È presto per capire chi avrà ragione, ma quel ch’è certo è che oltre Atlantico gli ottimisti possono brindare senza timori: nel 2021 le copie vendute negli Stati Uniti sono state quasi 827 milioni, un notevolissimo + 10% rispetto al 2020 e addirittura un record assoluto da quando, una ventina di anni fa, «NPD BookScan» ha avviato le rilevazioni. E invece no: anche negli Usa «la situazione è meno rosea di quanto possa apparire», scrivono Alexandra Alter e Elizabeth Harris sul New York Times, perché «è sempre più difficile vendere libri di autori nuovi o meno conosciuti». A volte un best-seller inatteso riesce a farsi largo fra i nomi degli scrittori affermati o delle celebrità, ma «la maggior parte degli autori non riesce a trovare il grande pubblico: dei 3,2 milioni di titoli monitorati da «BookScan» nel 2021, meno dell’1% ha venduto più di 5mila copie». (In Italia a questo dato sarebbe necessario togliere uno o più probabilmente due zeri).

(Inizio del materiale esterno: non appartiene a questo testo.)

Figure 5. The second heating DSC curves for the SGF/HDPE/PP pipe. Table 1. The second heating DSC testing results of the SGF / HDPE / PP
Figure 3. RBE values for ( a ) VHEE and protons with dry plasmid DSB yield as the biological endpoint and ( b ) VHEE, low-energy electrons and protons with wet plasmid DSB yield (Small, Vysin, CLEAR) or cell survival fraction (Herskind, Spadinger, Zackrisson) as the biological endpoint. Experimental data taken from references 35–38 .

Secondo Alter e Harris la causa va cercata nella trasformazione delle abitudini di lettrici e lettori che, informandosi e acquistando online, non hanno più il piacere di individuare per caso un titolo sconosciuto sul banco della libreria – teoria in parte forse fondata, ma che non tiene conto di com’è cambiata l’editoria negli ultimi trent’anni.
In ogni caso, da tempo negli Stati Uniti c’è chi tenta «di riprodurre online la serendipity di entrare in una libreria e scoprire nuovi libri e autori». Nel caso di Bookfinity, a chi si iscrive viene sottoposto un test sui risultati del quale verranno dati consigli mirati di lettura, mentre Booqsi si presenta come «una piattaforma social per la comunità dei lettori» e Copper punta a far incontrare i lettori con autrici e autori.

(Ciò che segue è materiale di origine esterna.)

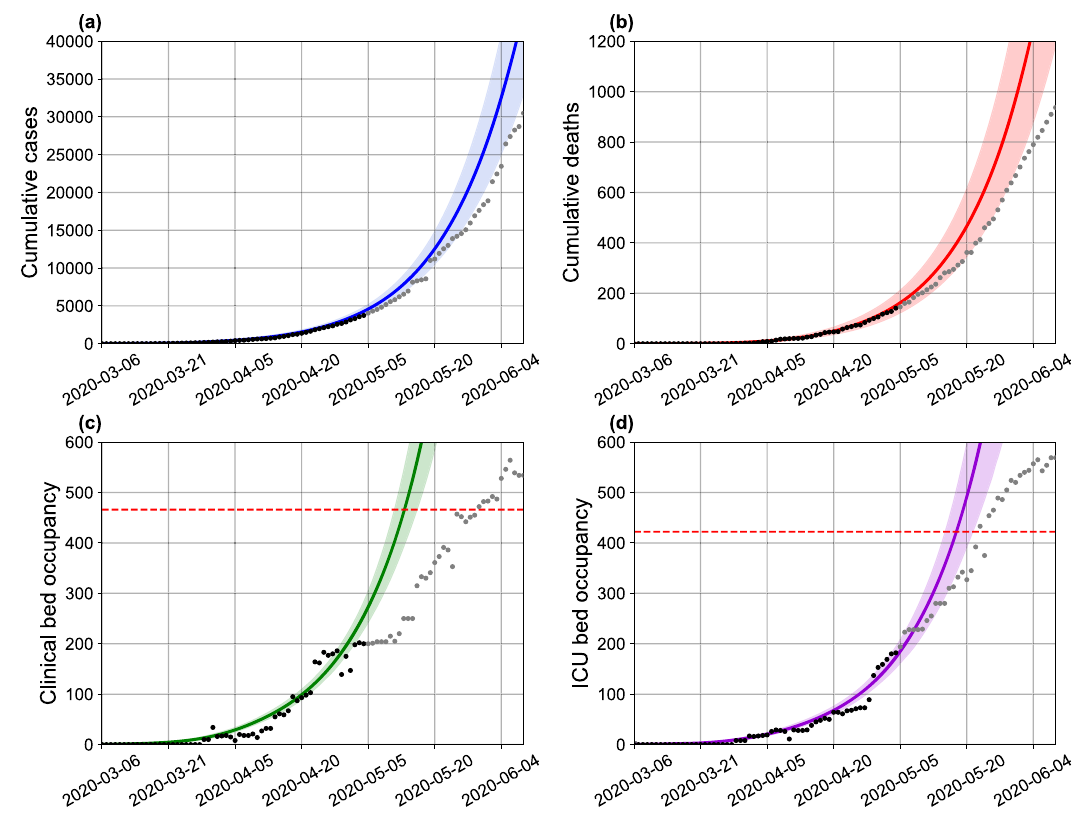
Fig. 6 Real-time comparison between the modeling analysis in Bahia and reported data updated up to June 4, 2020. ( a ) Cumulative number of cases; ( b ) cumulative number of deaths; daily ( c ) clinical, and ( d ) ICU bed requirements in the state of Bahia. The model was fi tted based on data up to May 4, 2020, represented by black dots, as shown in Fig. 3. The shaded error bands represent 95% con fi dence intervals of the mean calculated using the weighted non-parametric bootstrap method. Gray dots depict the newly available data up to June 4, 2020. The horizontal red dashed lines in panels c and d represent, respectively, the number of beds for clinical hospitalization (466 beds) and ICUs (422 beds) available on May 4, 2020. Raw data from March 6 to June 4, 2020 are shown in this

Ma la vera novità, per Alter e Harris, è «Tertulia», un’app lanciata nei giorni scorsi (per ora solo su Apple Store), che già dal nome – in spagnolo, una riunione informale di persone interessate a un certo tema, intorno al quale discutono e condividono idee e opinioni – denuncia le proprie ambizioni: diventare una sorta di salotto letterario online, grazie «a una combinazione di intelligenza artificiale e intervento umano».

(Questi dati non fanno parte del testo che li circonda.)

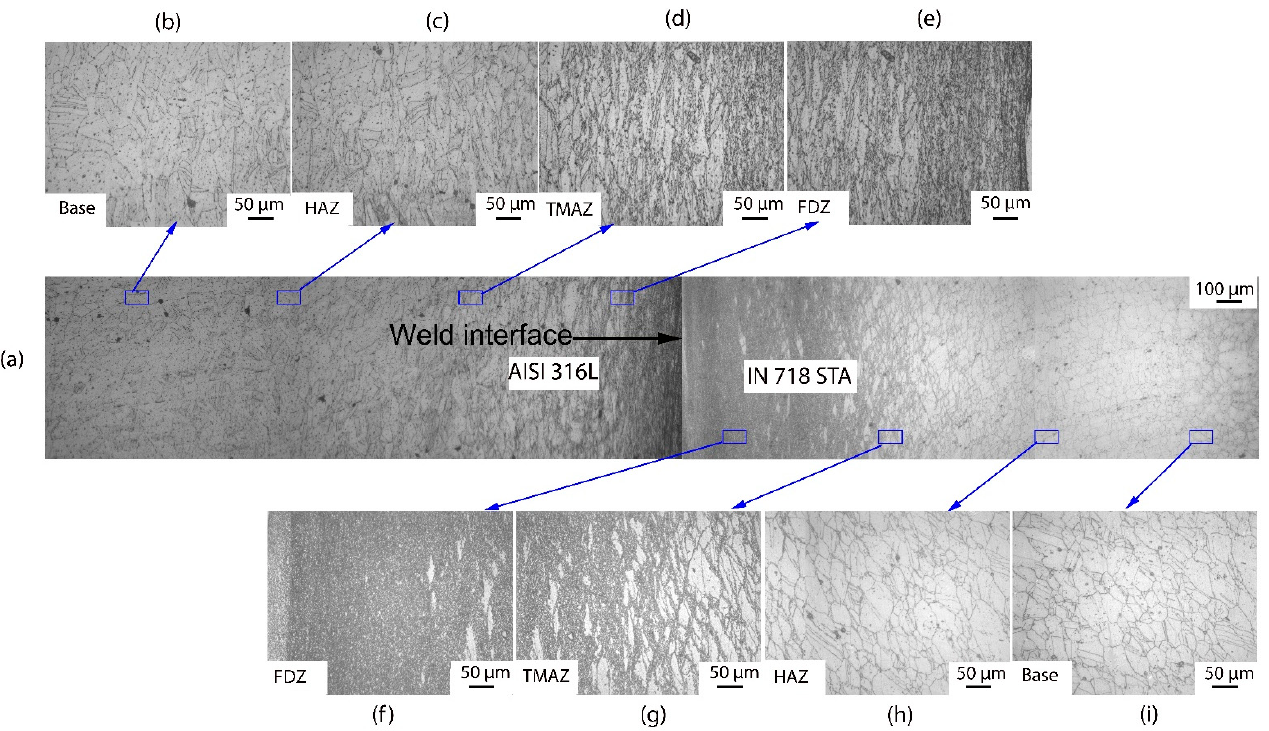
Figure 6. Cross-sectional view of weld joint interface of dissimilar friction weld AISI 316L-IN718 STA condition: ( a ) weld interface; ( b ) base metal on AISI 316L side; ( c ) HAZ on AISI 316L side; ( d ) TMAZ on AISI 316L side; ( e ) FDZ on AISI 316L side; ( f ) FDZ on IN718 side; ( g ) TMAZ on IN718 side; ( h ) HAZ on IN718 side; and ( i ) base metal on IN718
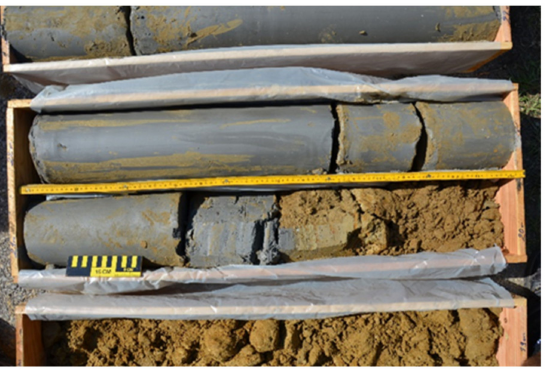
Figure 1. The 80 m drill cores from the geophysical test field at the Geological Survey of Austria.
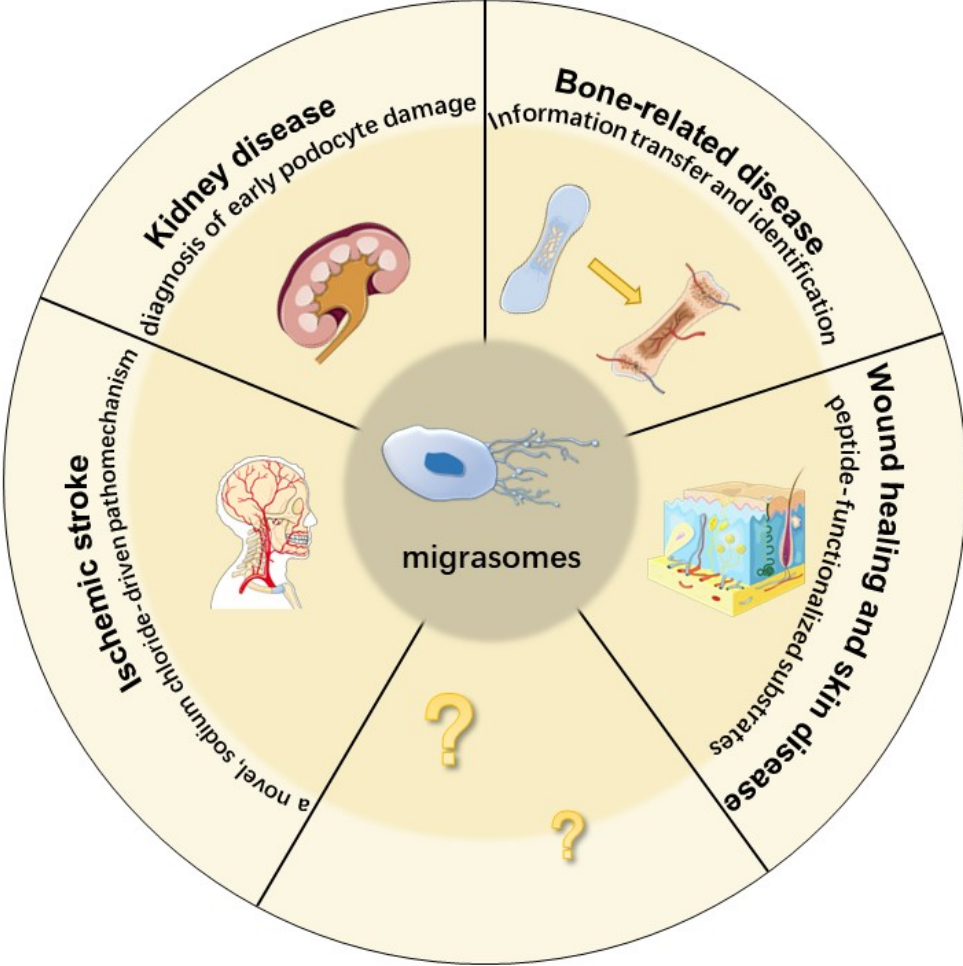
Figure 2. Migrasomes and related diseases.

Un esperimento da seguire, anche se si è tentati di dare ragione a Kristen McLean, dirigente presso «NPD Books», che, interpellata da Alter e Harris, non nasconde il suo scetticismo: «Il problema è nel settore. Forse che le persone ogni giorno si svegliano pensando ‘Ho bisogno di uno strumento che mi aiuti a trovare libri’? La risposta è semplice: no».